Serves 12 (serving size: about ¾ cup)
½ pound dried navy beans (about 1 cup)
Cooking spray
8 teaspoons brandy
¾ cup chopped yellow onion
8 teaspoons peach schnapps
¼ cup diced salt pork (about 2 ounces)
6 tablespoons maple syrup, divided
¾ tablespoon sugar
2¾ cups water
1 (750-milliliter) bottle white Rioja wine
¾ tablespoon Dijon mustard
½ lemon, thinly sliced
½ teaspoon salt
½ small navel orange, quartered and sliced
teaspoon hot pepper sauce (such as Tabasco)
½ green apple, cored and sliced
½ ripe peach, peeled and sliced
½ (12-ounce bottle sparkling water, chilled
  1. Sort and wash beans; place in a large bowl. Cover with water to 2 inches above beans; cover and let stand 8 hours or overnight. Drain beans.

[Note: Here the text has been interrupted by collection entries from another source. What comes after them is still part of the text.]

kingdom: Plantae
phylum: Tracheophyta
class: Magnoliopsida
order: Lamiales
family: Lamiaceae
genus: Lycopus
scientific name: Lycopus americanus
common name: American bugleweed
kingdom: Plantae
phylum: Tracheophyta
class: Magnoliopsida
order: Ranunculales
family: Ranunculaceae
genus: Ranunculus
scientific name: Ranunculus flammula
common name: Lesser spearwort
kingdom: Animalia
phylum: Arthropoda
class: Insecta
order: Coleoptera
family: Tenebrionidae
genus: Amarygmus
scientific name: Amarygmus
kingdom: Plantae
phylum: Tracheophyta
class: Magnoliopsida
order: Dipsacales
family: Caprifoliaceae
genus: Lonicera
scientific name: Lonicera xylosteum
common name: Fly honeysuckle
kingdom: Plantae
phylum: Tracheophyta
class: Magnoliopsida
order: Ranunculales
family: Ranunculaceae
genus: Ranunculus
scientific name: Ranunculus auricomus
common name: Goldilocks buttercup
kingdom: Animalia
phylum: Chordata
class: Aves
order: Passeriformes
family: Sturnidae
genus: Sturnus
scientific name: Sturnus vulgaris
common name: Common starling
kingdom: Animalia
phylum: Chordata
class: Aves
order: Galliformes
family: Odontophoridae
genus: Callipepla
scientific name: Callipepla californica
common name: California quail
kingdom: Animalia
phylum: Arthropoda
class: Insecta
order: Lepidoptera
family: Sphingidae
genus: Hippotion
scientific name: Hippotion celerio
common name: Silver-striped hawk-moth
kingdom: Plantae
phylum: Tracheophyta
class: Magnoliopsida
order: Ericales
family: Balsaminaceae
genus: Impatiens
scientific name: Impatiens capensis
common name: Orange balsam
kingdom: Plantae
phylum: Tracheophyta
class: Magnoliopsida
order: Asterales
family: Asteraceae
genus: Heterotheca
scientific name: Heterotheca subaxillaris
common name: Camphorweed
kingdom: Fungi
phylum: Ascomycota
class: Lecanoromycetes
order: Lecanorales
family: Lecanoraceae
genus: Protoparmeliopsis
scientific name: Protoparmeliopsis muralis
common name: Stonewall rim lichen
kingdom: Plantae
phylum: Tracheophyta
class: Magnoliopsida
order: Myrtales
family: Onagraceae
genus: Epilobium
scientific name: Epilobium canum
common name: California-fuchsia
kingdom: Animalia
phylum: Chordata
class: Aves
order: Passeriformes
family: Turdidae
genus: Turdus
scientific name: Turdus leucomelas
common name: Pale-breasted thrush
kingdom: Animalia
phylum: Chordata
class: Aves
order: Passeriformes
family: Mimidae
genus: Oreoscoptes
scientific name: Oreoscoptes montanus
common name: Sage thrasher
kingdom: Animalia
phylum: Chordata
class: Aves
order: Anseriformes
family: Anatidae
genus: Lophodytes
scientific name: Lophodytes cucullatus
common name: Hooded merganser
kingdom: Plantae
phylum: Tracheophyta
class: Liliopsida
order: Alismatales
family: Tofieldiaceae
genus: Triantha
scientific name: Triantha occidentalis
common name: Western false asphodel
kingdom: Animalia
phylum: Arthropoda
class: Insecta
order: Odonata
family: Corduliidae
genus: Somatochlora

  2. Preheat oven to 325°.
  3. Heat a Dutch oven over medium-high heat. Coat oven with cooking spray. Add brandy, onion, schnapps, and pork to pan; sauté 5 minutes. Add beans, ¼ cup syrup, and next 10 ingredients (through peach); bring to a boil. Cover and bake at 325° for 2½ hours or until beans are tender, stirring occasionally. Uncover and bake an additional 30 minutes or until mixture begins to thicken. Stir in remaining syrup and sparkling water; serve immediately.